All of these references are relevant to our paper in terms of the use of the Chow-Liu algorithm to build a maximum weight spanning tree. We extend such methods by combining trees with graphs containing cycles, with unrestricted tree-width.


Reviewer 5:

> Why should I do all of this work to learn a blossom-tree model, over a non-paranomral model, a sparse multivariate gaussian or a forest-tree model?

We hope the motivation is clear, that our framework combines the strengths of the nonparanormal (Gaussian graphs) and tree models (nonparametric bivariate edges) in a fairly simple manner. When there is good reason to doubt the joint Gaussian/nonparanormal assumption, this may give a useful approach that is worth the extra work.

> I found the result in Theorem 3.1 a bit confusing. It tells us about the quality of estimating the negentropy. Why is this useful for the joint estimation problem? What does it tell us about the estimates produced using the blossom-tree factorization?

We use negentropy with the motivation of identifying non-Gaussian edges. The theorem indicates when we can correctly identify such edges.

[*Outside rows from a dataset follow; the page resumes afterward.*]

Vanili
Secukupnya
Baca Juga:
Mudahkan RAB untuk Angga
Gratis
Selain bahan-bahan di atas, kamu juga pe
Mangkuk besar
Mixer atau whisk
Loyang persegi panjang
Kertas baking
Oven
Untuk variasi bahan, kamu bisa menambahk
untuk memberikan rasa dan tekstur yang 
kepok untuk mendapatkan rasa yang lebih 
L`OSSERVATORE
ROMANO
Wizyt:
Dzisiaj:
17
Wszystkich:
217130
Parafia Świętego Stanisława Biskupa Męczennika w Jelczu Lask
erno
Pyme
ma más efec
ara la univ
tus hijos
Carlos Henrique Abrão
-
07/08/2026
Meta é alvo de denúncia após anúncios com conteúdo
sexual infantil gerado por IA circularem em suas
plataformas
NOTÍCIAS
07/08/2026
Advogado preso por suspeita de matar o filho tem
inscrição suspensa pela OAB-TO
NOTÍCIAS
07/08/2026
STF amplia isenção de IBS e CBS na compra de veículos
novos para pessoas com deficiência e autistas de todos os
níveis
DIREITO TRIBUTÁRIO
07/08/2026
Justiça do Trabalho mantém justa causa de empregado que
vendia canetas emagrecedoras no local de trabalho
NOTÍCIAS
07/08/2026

It does not directly inform us about the accuracy of the blossom-tree model.

> In addition, please be specific about the complexity of the proposed method, relative to learning using graphical lasso, non paranormal and forest-trees.

If n is the sample size and d is the number of variables/nodes, the complexity of the glasso and nonparanormal estimators is O(n*d^2+d^3). If the bivariate kde is evaluated on the m-by-m grid, the
computational time for forest density estimation is O(n*m^2*d^2). If k is the number of trunks, the blossom tree method scales as O(n*m^2*d^2+k*d^3).

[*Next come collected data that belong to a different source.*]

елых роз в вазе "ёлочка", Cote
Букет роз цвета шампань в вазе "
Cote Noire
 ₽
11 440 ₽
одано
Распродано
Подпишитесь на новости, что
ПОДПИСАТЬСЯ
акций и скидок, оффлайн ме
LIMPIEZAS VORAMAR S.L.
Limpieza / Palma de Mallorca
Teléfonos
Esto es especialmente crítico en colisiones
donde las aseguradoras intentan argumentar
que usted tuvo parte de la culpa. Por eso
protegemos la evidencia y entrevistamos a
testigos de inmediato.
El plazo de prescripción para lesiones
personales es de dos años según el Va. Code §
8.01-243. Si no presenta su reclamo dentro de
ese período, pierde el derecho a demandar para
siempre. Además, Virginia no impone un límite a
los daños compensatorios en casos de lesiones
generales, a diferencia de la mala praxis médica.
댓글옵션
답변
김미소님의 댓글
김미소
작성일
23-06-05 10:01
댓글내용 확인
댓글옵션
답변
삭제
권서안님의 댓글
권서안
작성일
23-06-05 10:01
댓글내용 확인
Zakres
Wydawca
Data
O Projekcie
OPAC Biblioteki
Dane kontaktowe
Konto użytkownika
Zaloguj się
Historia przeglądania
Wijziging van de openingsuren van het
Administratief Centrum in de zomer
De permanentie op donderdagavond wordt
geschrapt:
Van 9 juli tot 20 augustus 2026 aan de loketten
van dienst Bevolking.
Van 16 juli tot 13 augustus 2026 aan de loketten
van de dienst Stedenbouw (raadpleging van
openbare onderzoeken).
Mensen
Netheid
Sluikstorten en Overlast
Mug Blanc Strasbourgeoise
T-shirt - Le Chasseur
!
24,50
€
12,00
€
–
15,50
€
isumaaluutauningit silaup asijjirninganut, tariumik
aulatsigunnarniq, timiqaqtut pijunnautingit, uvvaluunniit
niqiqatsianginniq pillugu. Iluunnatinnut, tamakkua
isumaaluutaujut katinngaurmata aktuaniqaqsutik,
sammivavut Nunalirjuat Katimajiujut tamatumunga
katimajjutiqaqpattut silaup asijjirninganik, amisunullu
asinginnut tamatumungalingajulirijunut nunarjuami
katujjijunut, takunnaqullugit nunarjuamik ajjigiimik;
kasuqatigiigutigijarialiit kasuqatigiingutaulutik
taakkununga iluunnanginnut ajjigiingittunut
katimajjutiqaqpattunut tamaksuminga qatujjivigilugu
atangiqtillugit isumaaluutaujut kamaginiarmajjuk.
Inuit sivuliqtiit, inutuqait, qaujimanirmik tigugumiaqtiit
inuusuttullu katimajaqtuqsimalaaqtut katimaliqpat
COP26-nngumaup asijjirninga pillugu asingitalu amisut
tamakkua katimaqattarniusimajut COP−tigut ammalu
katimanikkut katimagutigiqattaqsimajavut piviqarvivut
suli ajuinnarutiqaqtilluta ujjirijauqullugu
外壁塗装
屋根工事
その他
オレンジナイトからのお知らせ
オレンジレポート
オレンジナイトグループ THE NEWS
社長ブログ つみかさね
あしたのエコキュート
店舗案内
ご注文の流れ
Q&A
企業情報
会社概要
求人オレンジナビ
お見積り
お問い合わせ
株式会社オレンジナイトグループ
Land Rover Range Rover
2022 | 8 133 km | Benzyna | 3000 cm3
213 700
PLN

> Calling this a blossom tree is a poor choice. The word blossom was introduced by Edmonds for the matching problem and refers to an odd-sized set of vertices.

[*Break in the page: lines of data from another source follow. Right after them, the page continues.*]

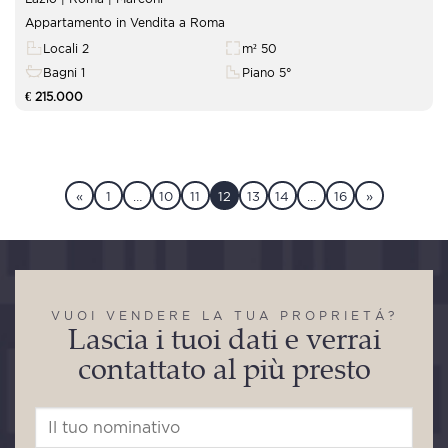
Appartamento in Vendita a Roma
Locali 2
m² 50
Bagni 1
Piano 5°
€ 215.000
«
1
…
10
11
12
13
14
…
16
»
VUOI VENDERE LA TUA PROPRIETÁ?
Lascia i tuoi dati e verrai
contattato al più presto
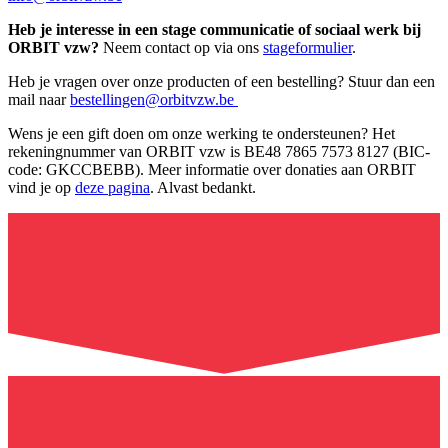
Heb je interesse in een stage communicatie of sociaal werk bij
ORBIT vzw?
Neem contact op via ons
stageformulier
.
Heb je vragen over onze producten of een bestelling? Stuur dan een
mail naar
bestellingen@orbitvzw.be
Wens je een gift doen om onze werking te ondersteunen? Het
rekeningnummer van ORBIT vzw is BE48 7865 7573 8127 (BIC-
code: GKCCBEBB). Meer informatie over donaties aan ORBIT
vind je op
deze pagina
. Alvast bedankt.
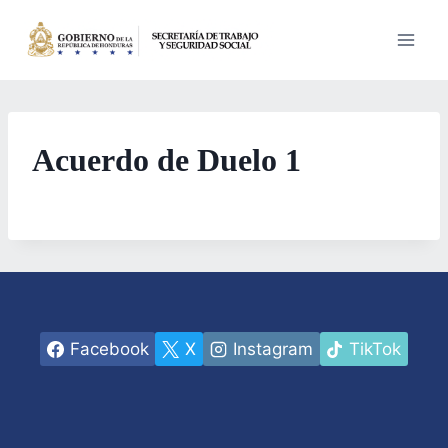
Saltar
al
contenido
Acuerdo de Duelo 1
Facebook
X
Instagram
TikTok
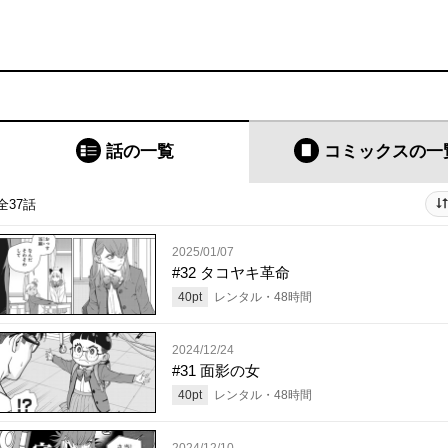
話の一覧
コミックス
の一
全37話
2025/01/07
#32 タコヤキ革命
40
pt
レンタル・
48
時間
2024/12/24
#31 面影の女
40
pt
レンタル・
48
時間
2024/12/10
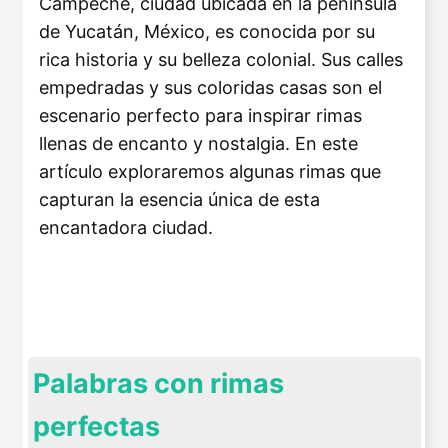
Campeche, ciudad ubicada en la península
de Yucatán, México, es conocida por su
rica historia y su belleza colonial. Sus calles
empedradas y sus coloridas casas son el
escenario perfecto para inspirar rimas
llenas de encanto y nostalgia. En este
artículo exploraremos algunas rimas que
capturan la esencia única de esta
encantadora ciudad.
Palabras con rimas
perfectas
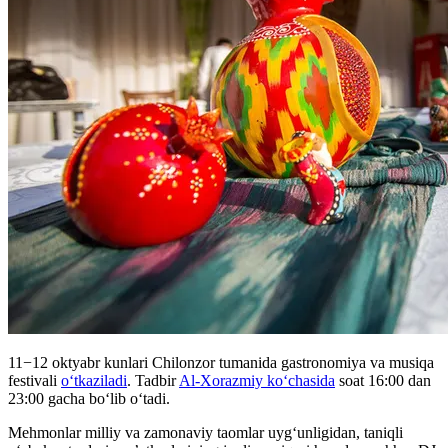
11−12 oktyabr kunlari Chilonzor tumanida gastronomiya va musiqa
festivali
oʻtkaziladi
. Tadbir
Al-Xorazmiy ko‘chasida
soat 16:00 dan
23:00 gacha bo‘lib o‘tadi.
Mehmonlar milliy va zamonaviy taomlar uyg‘unligidan, taniqli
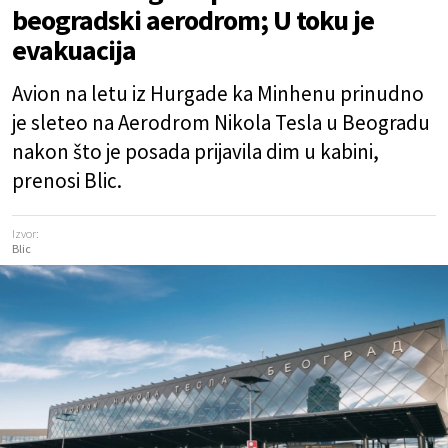
beogradski aerodrom; U toku je
evakuacija
Avion na letu iz Hurgade ka Minhenu prinudno
je sleteo na Aerodrom Nikola Tesla u Beogradu
nakon što je posada prijavila dim u kabini,
prenosi Blic.
Izvor:
Blic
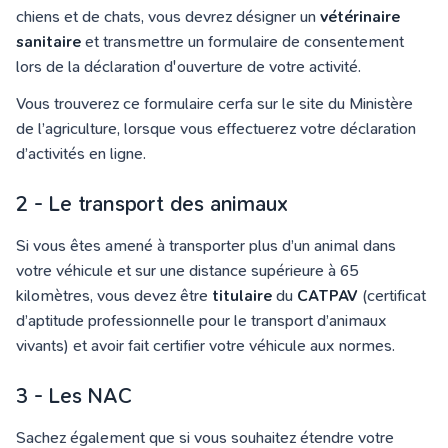
chiens et de chats, vous devrez désigner un
vétérinaire
sanitaire
et transmettre un formulaire de consentement
lors de la déclaration d'ouverture de votre activité.
Vous trouverez ce formulaire cerfa sur le site du Ministère
de l’agriculture, lorsque vous effectuerez votre déclaration
d’activités en ligne.
2 - Le transport des animaux
Si vous êtes amené à transporter plus d’un animal dans
votre véhicule et sur une distance supérieure à 65
kilomètres, vous devez être
titulaire
du
CATPAV
(certificat
d’aptitude professionnelle pour le transport d’animaux
vivants) et avoir fait certifier votre véhicule aux normes.
3 - Les NAC
Sachez également que si vous souhaitez étendre votre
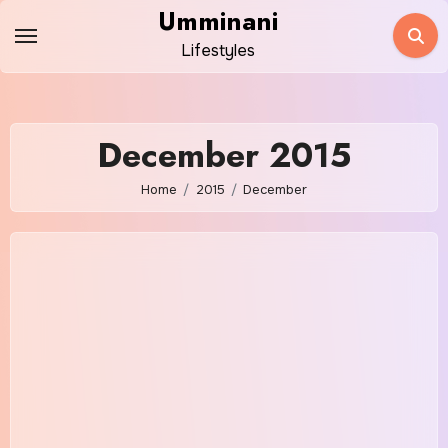
Skip
Umminani
to
Lifestyles
content
December 2015
Home
2015
December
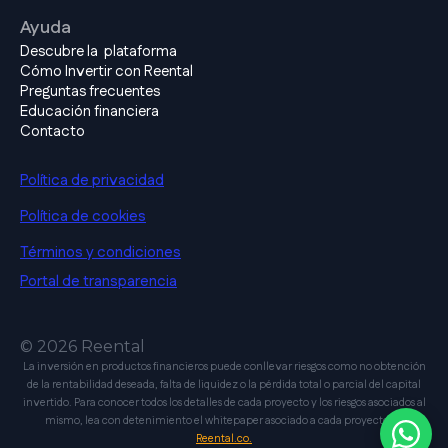
Ayuda
Descubre la plataforma
Cómo Invertir con Reental
Preguntas frecuentes
Educación financiera
Contacto
Política de privacidad
Política de cookies
Términos y condiciones
Portal de transparencia
© 2026 Reental
La inversión en productos financieros puede conllevar riesgos como no obtención
de la rentabilidad deseada, falta de liquidez o la pérdida total o parcial del capital
invertido. Para conocer todos los detalles de cada proyecto y los riesgos asociados al
mismo, lea con detenimiento el whitepaper asociado a cada proyecto en
Reental.co.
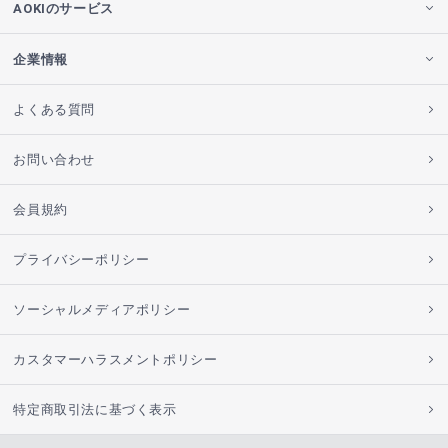
AOKIのサービス
企業情報
よくある質問
お問い合わせ
会員規約
プライバシーポリシー
ソーシャルメディアポリシー
カスタマーハラスメントポリシー
特定商取引法に基づく表示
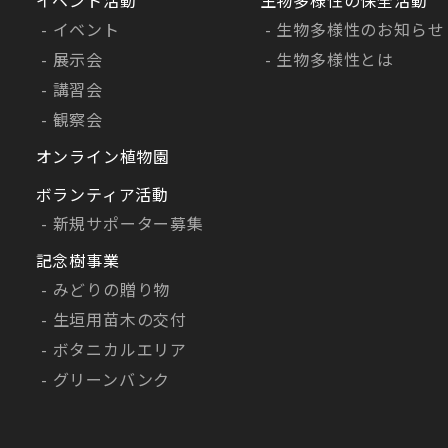
イベント
生物多様性のお知らせ
展示会
生物多様性とは
講習会
観察会
オンライン植物園
ボランティア活動
新規サポーター募集
記念樹事業
みどりの贈り物
生垣用苗木の交付
ボタニカルエリア
グリーンバンク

Since the two uses of "blossom" appear in such different contexts, this will hopefully not cause any misunderstanding.

> Why are the '0' trunks not equal to the graphical lasso? If you don't add any trunks isn't there just one blossom, modeled as a multivariate gaussian?

'0' trunks does indeed correspond to the glasso. In Figure 2, the first point for the blossom tree refers to the 1-trunk case. We will clarify this in the manuscript.

> Runtimes for the different methods should also be reported.

With n=400 and grid size m=128, when the number of nodes is d=20, 40, and 80, the runtimes on a laptop for the glasso are 1.6s, 5.2s, and 24.9s. The runtimes for the forest are 8.2s, 33.6s, and 136.9s. The runtimes for the blossom tree are 109.9s, 1983.7s, and 25017.7s. The computational cost could be reduced by a C implementation of the algorithms since loops in R are slow.

> The statement "maintain tractable inference without placing limitations on the independence graph" is a bit misleading. They do encourage the graph to be sparse; they are just not structural like, say a graph laplacian.

Agreed. This can be stated more accurately.